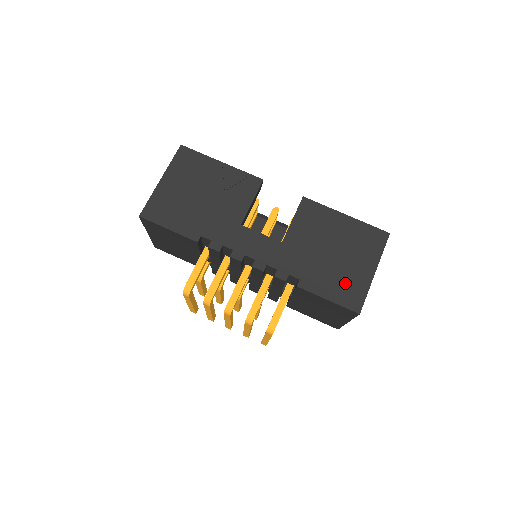
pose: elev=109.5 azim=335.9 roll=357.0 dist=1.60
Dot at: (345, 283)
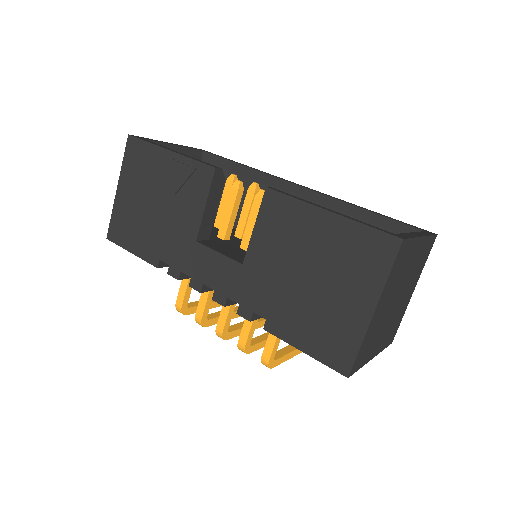
Dot at: (327, 328)
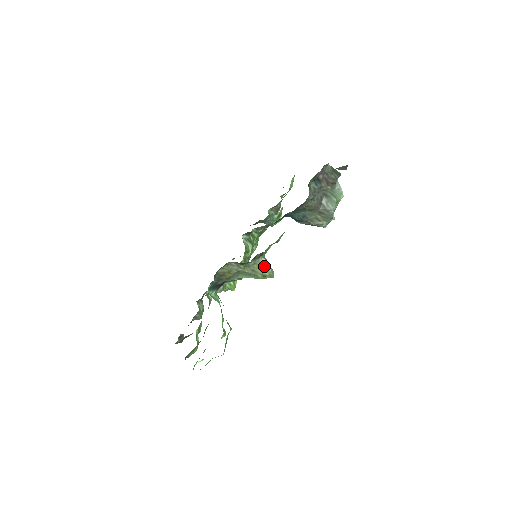
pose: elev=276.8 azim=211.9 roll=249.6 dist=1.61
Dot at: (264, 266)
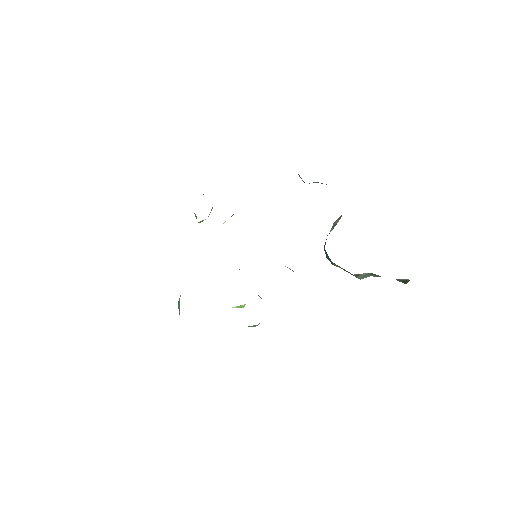
Dot at: (255, 326)
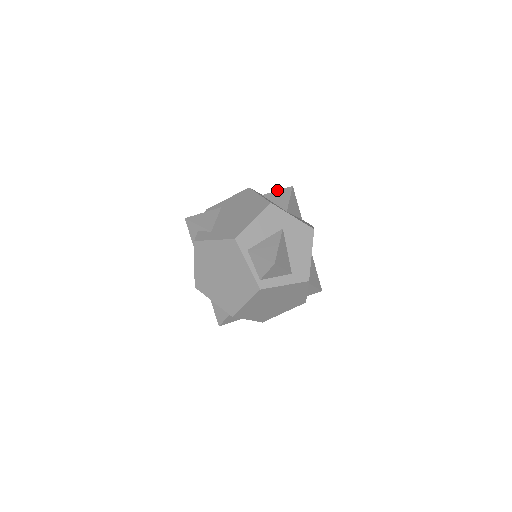
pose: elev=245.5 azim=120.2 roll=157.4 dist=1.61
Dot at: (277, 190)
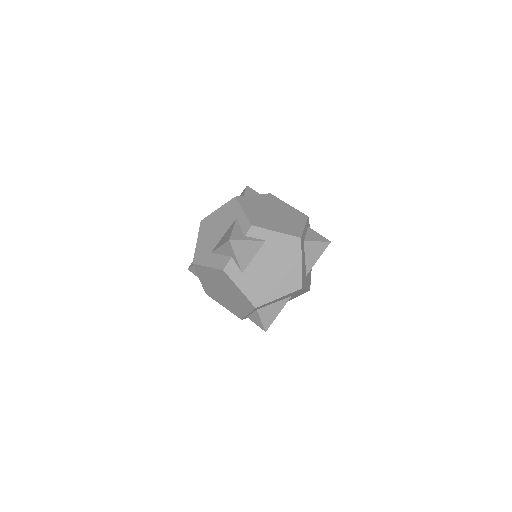
Dot at: (318, 241)
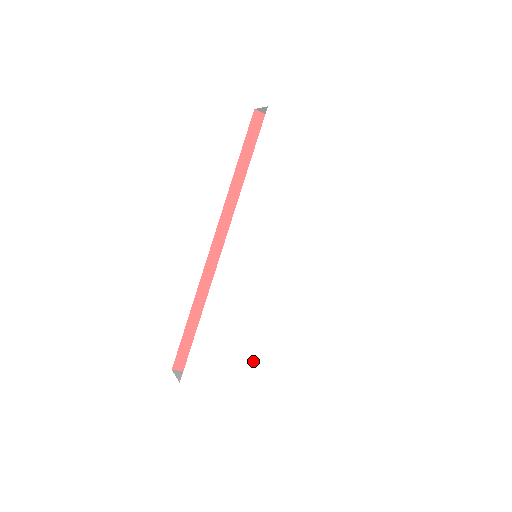
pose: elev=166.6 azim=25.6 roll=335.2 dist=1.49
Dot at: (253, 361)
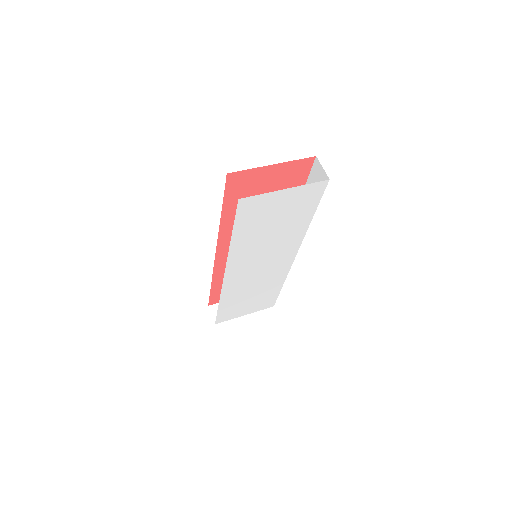
Dot at: (267, 300)
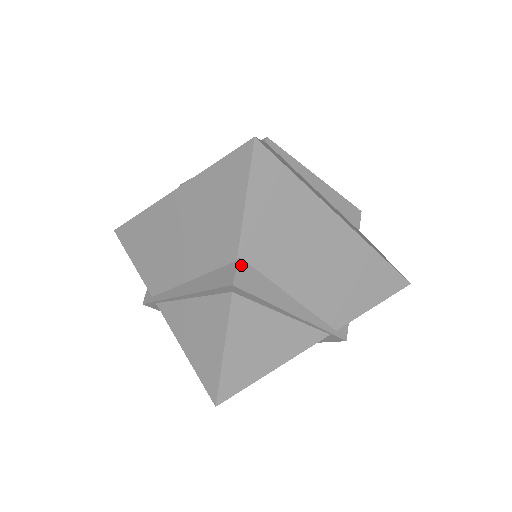
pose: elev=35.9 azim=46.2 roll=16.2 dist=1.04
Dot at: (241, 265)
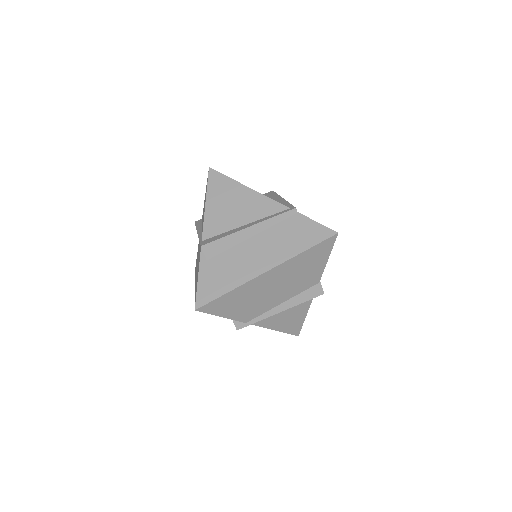
Dot at: (320, 283)
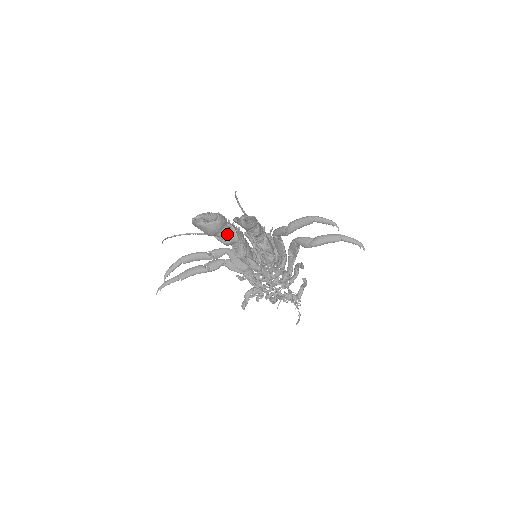
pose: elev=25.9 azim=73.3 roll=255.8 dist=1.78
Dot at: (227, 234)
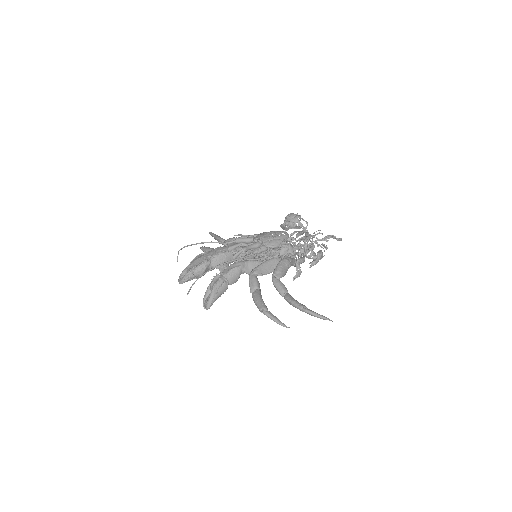
Dot at: occluded
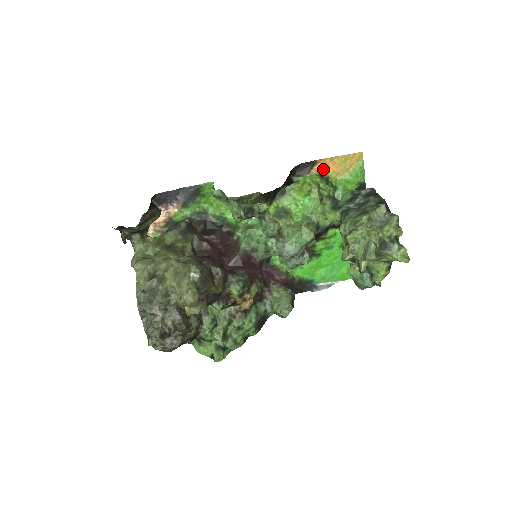
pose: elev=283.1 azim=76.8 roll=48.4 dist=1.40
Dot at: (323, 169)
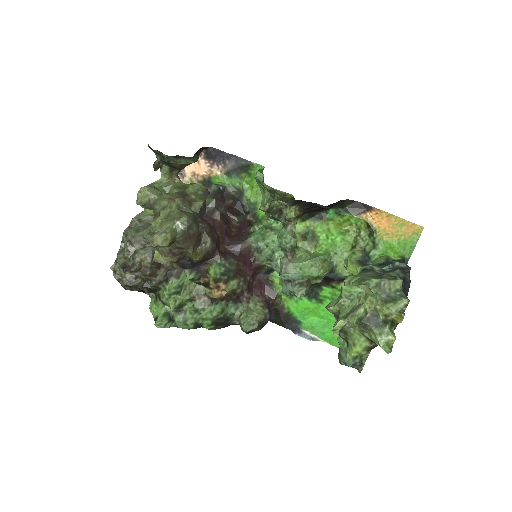
Dot at: (375, 220)
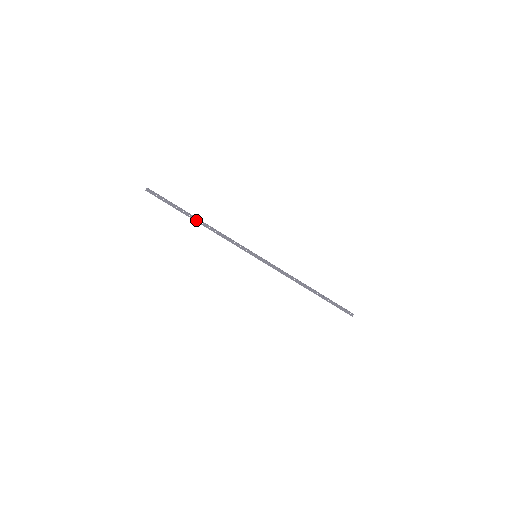
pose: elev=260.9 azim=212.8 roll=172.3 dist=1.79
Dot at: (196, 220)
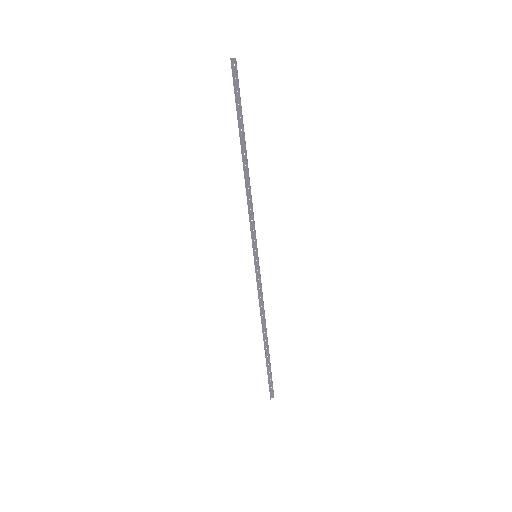
Dot at: (243, 154)
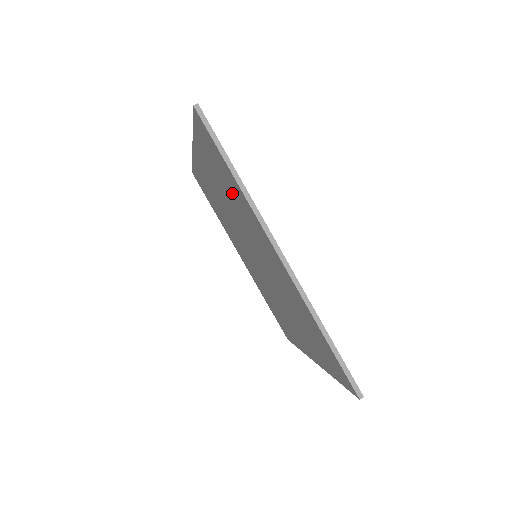
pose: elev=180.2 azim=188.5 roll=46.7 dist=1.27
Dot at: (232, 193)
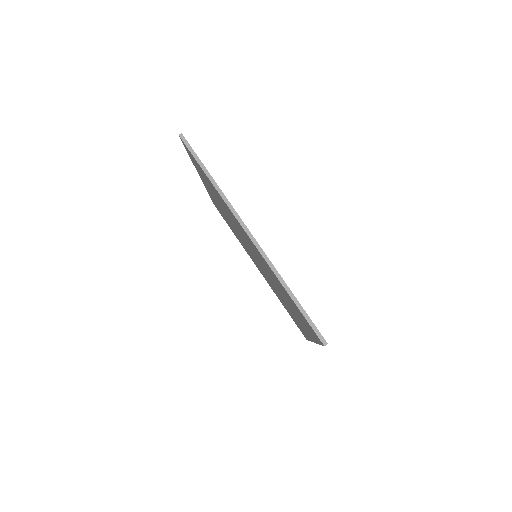
Dot at: (219, 199)
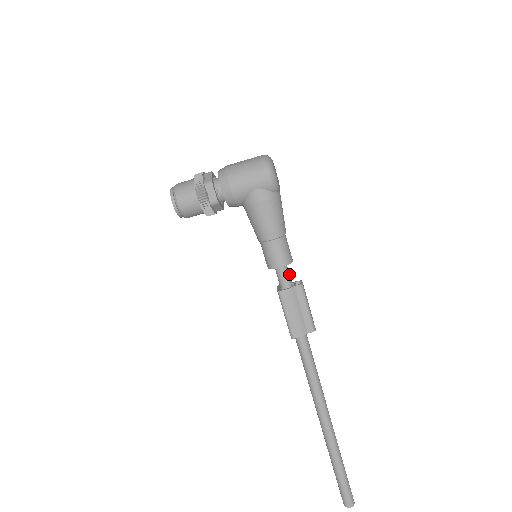
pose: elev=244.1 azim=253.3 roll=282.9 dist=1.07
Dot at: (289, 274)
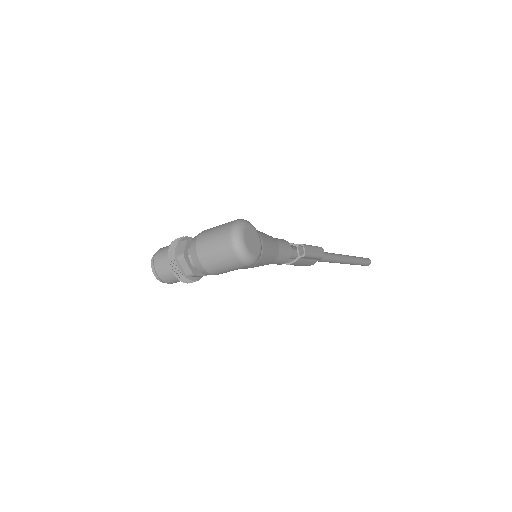
Dot at: occluded
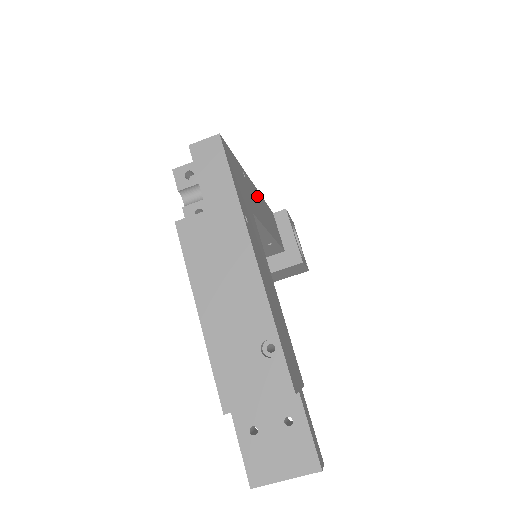
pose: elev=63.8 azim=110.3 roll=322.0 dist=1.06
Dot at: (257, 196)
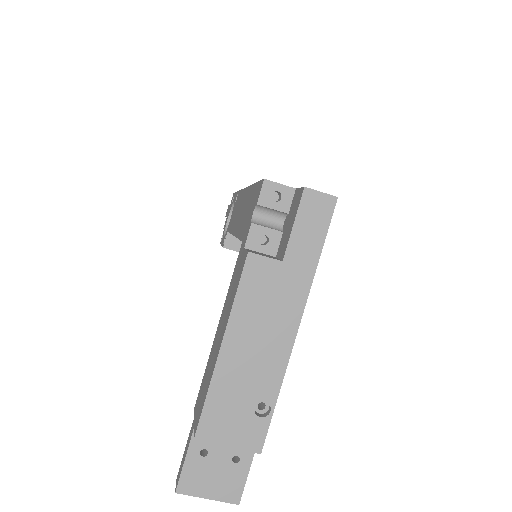
Dot at: occluded
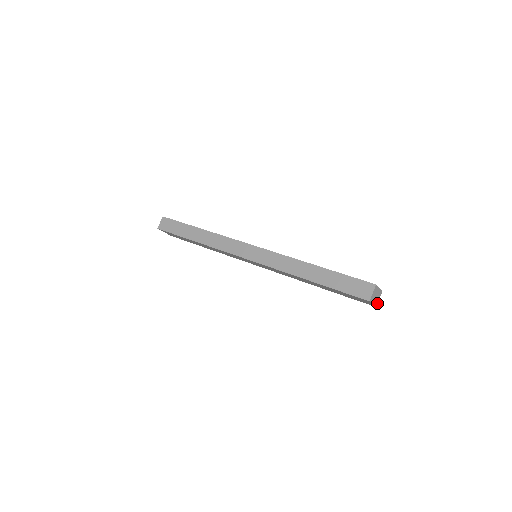
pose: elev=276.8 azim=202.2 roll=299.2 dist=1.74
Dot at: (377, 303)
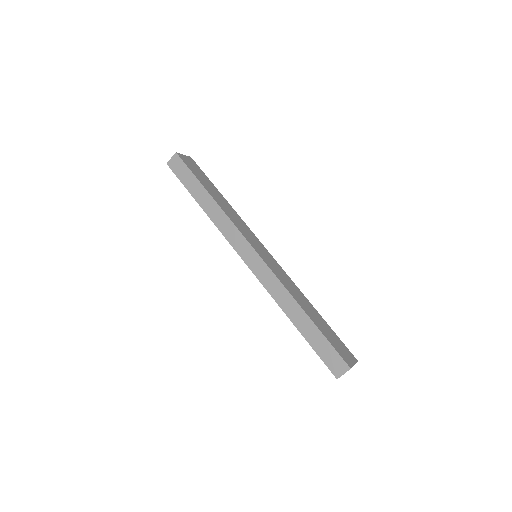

Instruction:
Show every line of the items that contains the word "pose". Case counts.

The response:
pose: elev=109.5 azim=335.9 roll=357.0 dist=1.60
pose: elev=276.8 azim=211.9 roll=249.6 dist=1.61
pose: elev=245.5 azim=120.2 roll=157.4 dist=1.61
pose: elev=166.6 azim=25.6 roll=335.2 dist=1.49
pose: elev=35.9 azim=46.2 roll=16.2 dist=1.04
pose: elev=25.9 azim=73.3 roll=255.8 dist=1.78
pose: elev=283.1 azim=76.8 roll=48.4 dist=1.40
pose: elev=260.9 azim=212.8 roll=172.3 dist=1.79
pose: elev=180.2 azim=188.5 roll=46.7 dist=1.27
pose: elev=244.1 azim=253.3 roll=282.9 dist=1.07
pose: elev=63.8 azim=110.3 roll=322.0 dist=1.06
pose: elev=276.8 azim=202.2 roll=299.2 dist=1.74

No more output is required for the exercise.